Vielleicht solltest du dasselbe nehmen.

Merana zischte und schloss einen Moment die Augen. Sie legte ihren Pelz um die Schultern. Ihr nasses Haar klebte an ihrem Kopf wie angefroren.

„Göttin, hilf mir, meinen Vater zu rächen. Mach mich stark genug dafür“, flüsterte sie in die Nacht hinein.

Nach körperlicher Stärke brauchst du nicht zu suchen. Sie würde dich nicht retten.

Wo ist mein Beil? „Aber mir bei meiner Rache helfen.“

Anderes hilft dir viel besser.

Keuchend schulterte Merana erneut die Waffe ihres Vaters. „Du meinst, geistige Stärke? Göttin, besitze ich die nicht längst?“

Magie besitzt du nicht. Diese liegt bei mir.
Wieder dieses Wort. Die Göttin spricht die Alte Sprache.

Natürlich, was sonst? Auch die Fischin spricht sie. Die Göttin ist die Fischin. Die Fischin ist die Göttin. Die Göttin ist, wer immer sie will.

„Dann lass mich zu dir kommen“, stieß Merana hervor.

Hinein in die Sümpfe.

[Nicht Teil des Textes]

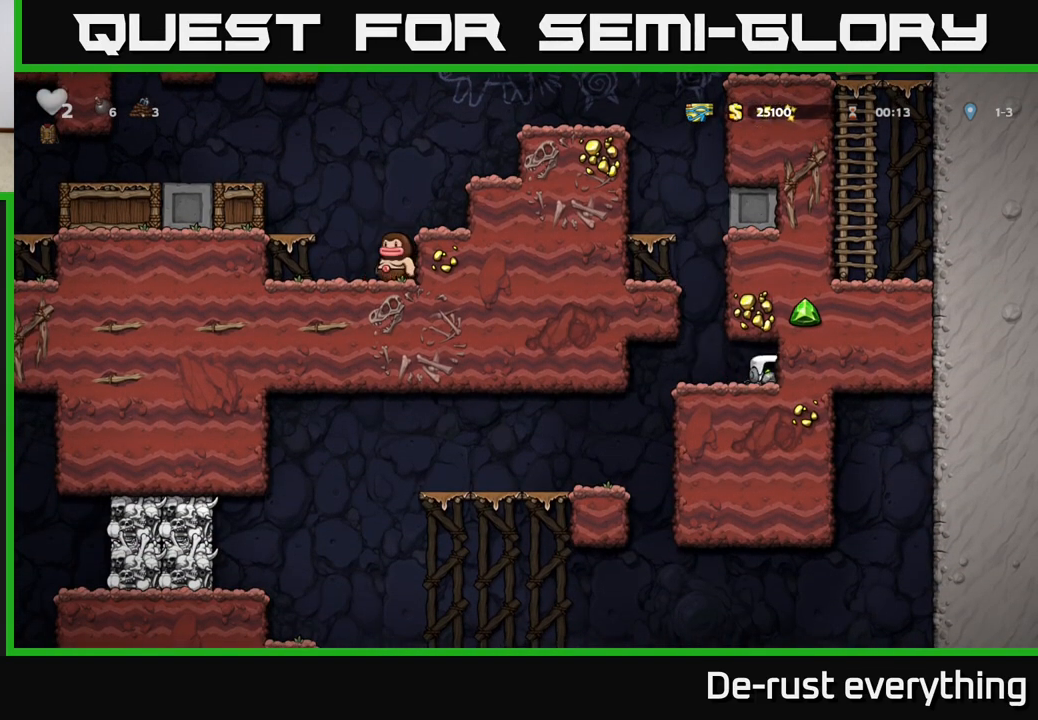
{"buttons": [], "left_stick": "center", "right_stick": "center", "events": [[17, "DPAD_LEFT", "down"], [400, "DPAD_LEFT", "up"]]}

In den großen Nebel. Dort warte ich. Dort ist mein Licht.

„Licht.“ Das Wort glitt wie ein Fauchen über Meranas Zunge. Das Beil rutschte aus ihren schweißnassen Fingern und grub sich in den Waldboden. Merana fiel auf die Knie.

„Ich wähle den Morgen“, sagte sie matt, doch die Göttin antwortete ihr nicht mehr.